> _What the task asks_: Extract word for word the part of the records that opens with the line containing "window)](https://gitee.com/zhijiantianya) 贡献 [8093ef3" and closes with the line containing "sslEnable 字段，支持 outlook", including both of those lines.

> _Information provided_:
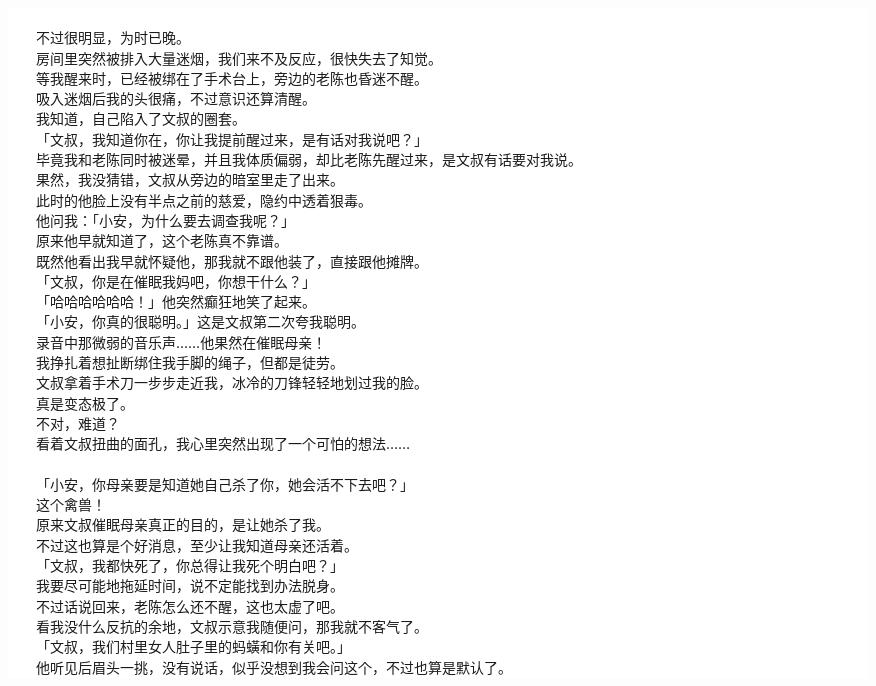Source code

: <br>   
&emsp;&emsp;不过很明显，为时已晚。  
<br>   
&emsp;&emsp;房间里突然被排入大量迷烟，我们来不及反应，很快失去了知觉。  
<br>   
&emsp;&emsp;等我醒来时，已经被绑在了手术台上，旁边的老陈也昏迷不醒。  
<br>   
&emsp;&emsp;吸入迷烟后我的头很痛，不过意识还算清醒。  
<br>   
&emsp;&emsp;我知道，自己陷入了文叔的圈套。  
<br>   
&emsp;&emsp;「文叔，我知道你在，你让我提前醒过来，是有话对我说吧？」  
<br>   
&emsp;&emsp;毕竟我和老陈同时被迷晕，并且我体质偏弱，却比老陈先醒过来，是文叔有话要对我说。  
<br>   
&emsp;&emsp;果然，我没猜错，文叔从旁边的暗室里走了出来。  
<br>   
&emsp;&emsp;此时的他脸上没有半点之前的慈爱，隐约中透着狠毒。  
<br>   
&emsp;&emsp;他问我：「小安，为什么要去调查我呢？」  
<br>   
&emsp;&emsp;原来他早就知道了，这个老陈真不靠谱。  
<br>   
&emsp;&emsp;既然他看出我早就怀疑他，那我就不跟他装了，直接跟他摊牌。  
<br>   
&emsp;&emsp;「文叔，你是在催眠我妈吧，你想干什么？」  
<br>   
&emsp;&emsp;「哈哈哈哈哈哈！」他突然癫狂地笑了起来。  
<br>   
&emsp;&emsp;「小安，你真的很聪明。」这是文叔第二次夸我聪明。  
<br>   
&emsp;&emsp;录音中那微弱的音乐声……他果然在催眠母亲！  
<br>   
&emsp;&emsp;我挣扎着想扯断绑住我手脚的绳子，但都是徒劳。  
<br>   
&emsp;&emsp;文叔拿着手术刀一步步走近我，冰冷的刀锋轻轻地划过我的脸。  
<br>   
&emsp;&emsp;真是变态极了。  
<br>   
&emsp;&emsp;不对，难道？  
<br>   
&emsp;&emsp;看着文叔扭曲的面孔，我心里突然出现了一个可怕的想法……  
<br>   
&emsp;&emsp;   
<br>   
&emsp;&emsp;「小安，你母亲要是知道她自己杀了你，她会活不下去吧？」  
<br>   
&emsp;&emsp;这个禽兽！  
<br>   
&emsp;&emsp;原来文叔催眠母亲真正的目的，是让她杀了我。  
<br>   
&emsp;&emsp;不过这也算是个好消息，至少让我知道母亲还活着。  
<br>   
&emsp;&emsp;「文叔，我都快死了，你总得让我死个明白吧？」  
<br>   
&emsp;&emsp;我要尽可能地拖延时间，说不定能找到办法脱身。  
<br>   
&emsp;&emsp;不过话说回来，老陈怎么还不醒，这也太虚了吧。  
<br>   
&emsp;&emsp;看我没什么反抗的余地，文叔示意我随便问，那我就不客气了。  
<br>   
&emsp;&emsp;「文叔，我们村里女人肚子里的蚂蟥和你有关吧。」  
<br>   
&emsp;&emsp;他听见后眉头一挑，没有说话，似乎没想到我会问这个，不过也算是默认了。  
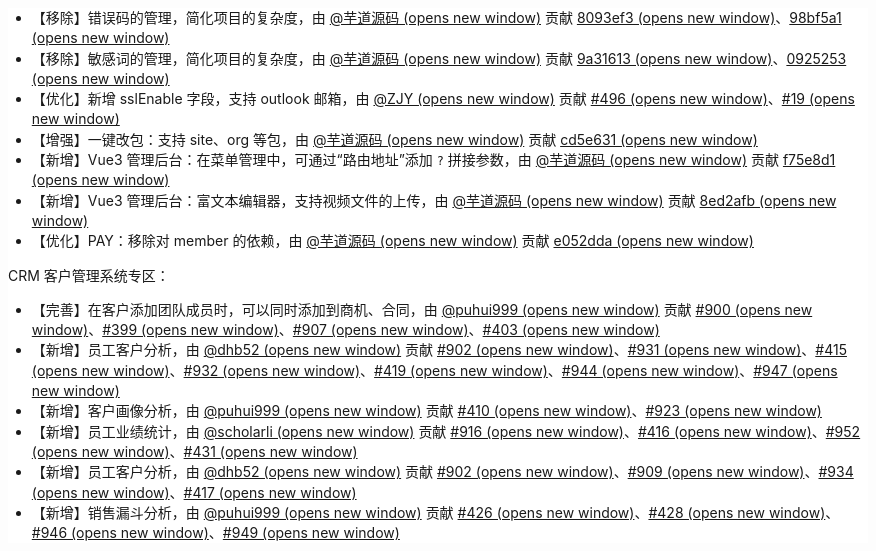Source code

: * 【移除】错误码的管理，简化项目的复杂度，由 [@芋道源码  (opens new window)](https://gitee.com/zhijiantianya) 贡献 [8093ef3  (opens new window)](https://gitee.com/zhijiantianya/ruoyi-vue-pro/commit/8093ef3b968d566c9b42e9442a100932540683a7)、[98bf5a1  (opens new window)](https://gitee.com/yudaocode/yudao-ui-admin-vue3/commit/98bf5a102ee1533068b6ce5b2aa6cde2deb70c1b)
* 【移除】敏感词的管理，简化项目的复杂度，由 [@芋道源码  (opens new window)](https://gitee.com/zhijiantianya) 贡献 [9a31613  (opens new window)](https://gitee.com/zhijiantianya/ruoyi-vue-pro/commit/9a31613e5b766977df62a4977a40ef08bdeefa0b)、[0925253  (opens new window)](https://gitee.com/yudaocode/yudao-ui-admin-vue3/commit/0925253a9dd0e3d9502178fc5c8f4a907eaeb852)
* 【优化】新增 sslEnable 字段，支持 outlook 邮箱，由 [@ZJY  (opens new window)](https://gitee.com/zhangjiayu91) 贡献 [#496  (opens new window)](https://gitee.com/zhijiantianya/ruoyi-vue-pro/pulls/496)、[#19  (opens new window)](https://gitee.com/yudaocode/yudao-ui-admin-vben/pulls/19)
* 【增强】一键改包：支持 site、org 等包，由 [@芋道源码  (opens new window)](https://gitee.com/zhijiantianya) 贡献 [cd5e631  (opens new window)](https://gitee.com/zhijiantianya/ruoyi-vue-pro/commit/cd5e6319d90454c5b0d9f7da020de7d19a9812c8)
* 【新增】Vue3 管理后台：在菜单管理中，可通过“路由地址”添加 `?` 拼接参数，由 [@芋道源码  (opens new window)](https://gitee.com/zhijiantianya) 贡献 [f75e8d1  (opens new window)](https://gitee.com/yudaocode/yudao-ui-admin-vue3/commit/f75e8d1fd450b975aa8d3e60738ccf917eb8dfa3)
* 【新增】Vue3 管理后台：富文本编辑器，支持视频文件的上传，由 [@芋道源码  (opens new window)](https://gitee.com/zhijiantianya) 贡献 [8ed2afb  (opens new window)](https://gitee.com/yudaocode/yudao-ui-admin-vue3/commit/8ed2afb712c24fe0389eca456630bb85c0875114)
* 【优化】PAY：移除对 member 的依赖，由 [@芋道源码  (opens new window)](https://gitee.com/zhijiantianya) 贡献 [e052dda  (opens new window)](https://gitee.com/zhijiantianya/ruoyi-vue-pro/commit/e052ddab2fb607c0269d566f005524a51bcddbe1)

 CRM 客户管理系统专区：

 * 【完善】在客户添加团队成员时，可以同时添加到商机、合同，由 [@puhui999  (opens new window)](https://gitee.com/puhui999) 贡献 [#900  (opens new window)](https://gitee.com/zhijiantianya/ruoyi-vue-pro/pulls/900/)、[#399  (opens new window)](https://gitee.com/yudaocode/yudao-ui-admin-vue3/pulls/399/)、[#907  (opens new window)](https://gitee.com/zhijiantianya/ruoyi-vue-pro/pulls/907)、[#403  (opens new window)](https://gitee.com/yudaocode/yudao-ui-admin-vue3/pulls/403)
* 【新增】员工客户分析，由 [@dhb52  (opens new window)](https://gitee.com/dhb52) 贡献 [#902  (opens new window)](https://gitee.com/zhijiantianya/ruoyi-vue-pro/pulls/902/)、[#931  (opens new window)](https://gitee.com/zhijiantianya/ruoyi-vue-pro/pulls/931/)、[#415  (opens new window)](https://gitee.com/yudaocode/yudao-ui-admin-vue3/pulls/415)、[#932  (opens new window)](https://gitee.com/zhijiantianya/ruoyi-vue-pro/pulls/932)、[#419  (opens new window)](https://gitee.com/yudaocode/yudao-ui-admin-vue3/pulls/419)、[#944  (opens new window)](https://gitee.com/zhijiantianya/ruoyi-vue-pro/pulls/944/)、[#947  (opens new window)](https://gitee.com/zhijiantianya/ruoyi-vue-pro/pulls/947)
* 【新增】客户画像分析，由 [@puhui999  (opens new window)](https://gitee.com/puhui999) 贡献 [#410  (opens new window)](https://gitee.com/yudaocode/yudao-ui-admin-vue3/pulls/410/)、[#923  (opens new window)](https://gitee.com/zhijiantianya/ruoyi-vue-pro/pulls/923)
* 【新增】员工业绩统计，由 [@scholarli  (opens new window)](https://gitee.com/scholarli) 贡献 [#916  (opens new window)](https://gitee.com/zhijiantianya/ruoyi-vue-pro/pulls/916)、[#416  (opens new window)](https://gitee.com/yudaocode/yudao-ui-admin-vue3/pulls/416)、[#952  (opens new window)](https://gitee.com/zhijiantianya/ruoyi-vue-pro/pulls/952)、[#431  (opens new window)](https://gitee.com/yudaocode/yudao-ui-admin-vue3/pulls/431)
* 【新增】员工客户分析，由 [@dhb52  (opens new window)](https://gitee.com/dhb52) 贡献 [#902  (opens new window)](https://gitee.com/zhijiantianya/ruoyi-vue-pro/pulls/902/)、[#909  (opens new window)](https://gitee.com/zhijiantianya/ruoyi-vue-pro/pulls/909/)、[#934  (opens new window)](https://gitee.com/zhijiantianya/ruoyi-vue-pro/pulls/934/)、[#417  (opens new window)](https://gitee.com/yudaocode/yudao-ui-admin-vue3/pulls/417)
* 【新增】销售漏斗分析，由 [@puhui999  (opens new window)](https://gitee.com/puhui999) 贡献 [#426  (opens new window)](https://gitee.com/yudaocode/yudao-ui-admin-vue3/pulls/426/)、[#428  (opens new window)](https://gitee.com/yudaocode/yudao-ui-admin-vue3/pulls/428/)、[#946  (opens new window)](https://gitee.com/zhijiantianya/ruoyi-vue-pro/pulls/946)、[#949  (opens new window)](https://gitee.com/zhijiantianya/ruoyi-vue-pro/pulls/949)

> _Response box_:
: * 【移除】错误码的管理，简化项目的复杂度，由 [@芋道源码  (opens new window)](https://gitee.com/zhijiantianya) 贡献 [8093ef3  (opens new window)](https://gitee.com/zhijiantianya/ruoyi-vue-pro/commit/8093ef3b968d566c9b42e9442a100932540683a7)、[98bf5a1  (opens new window)](https://gitee.com/yudaocode/yudao-ui-admin-vue3/commit/98bf5a102ee1533068b6ce5b2aa6cde2deb70c1b)
* 【移除】敏感词的管理，简化项目的复杂度，由 [@芋道源码  (opens new window)](https://gitee.com/zhijiantianya) 贡献 [9a31613  (opens new window)](https://gitee.com/zhijiantianya/ruoyi-vue-pro/commit/9a31613e5b766977df62a4977a40ef08bdeefa0b)、[0925253  (opens new window)](https://gitee.com/yudaocode/yudao-ui-admin-vue3/commit/0925253a9dd0e3d9502178fc5c8f4a907eaeb852)
* 【优化】新增 sslEnable 字段，支持 outlook 邮箱，由 [@ZJY  (opens new window)](https://gitee.com/zhangjiayu91) 贡献 [#496  (opens new window)](https://gitee.com/zhijiantianya/ruoyi-vue-pro/pulls/496)、[#19  (opens new window)](https://gitee.com/yudaocode/yudao-ui-admin-vben/pulls/19)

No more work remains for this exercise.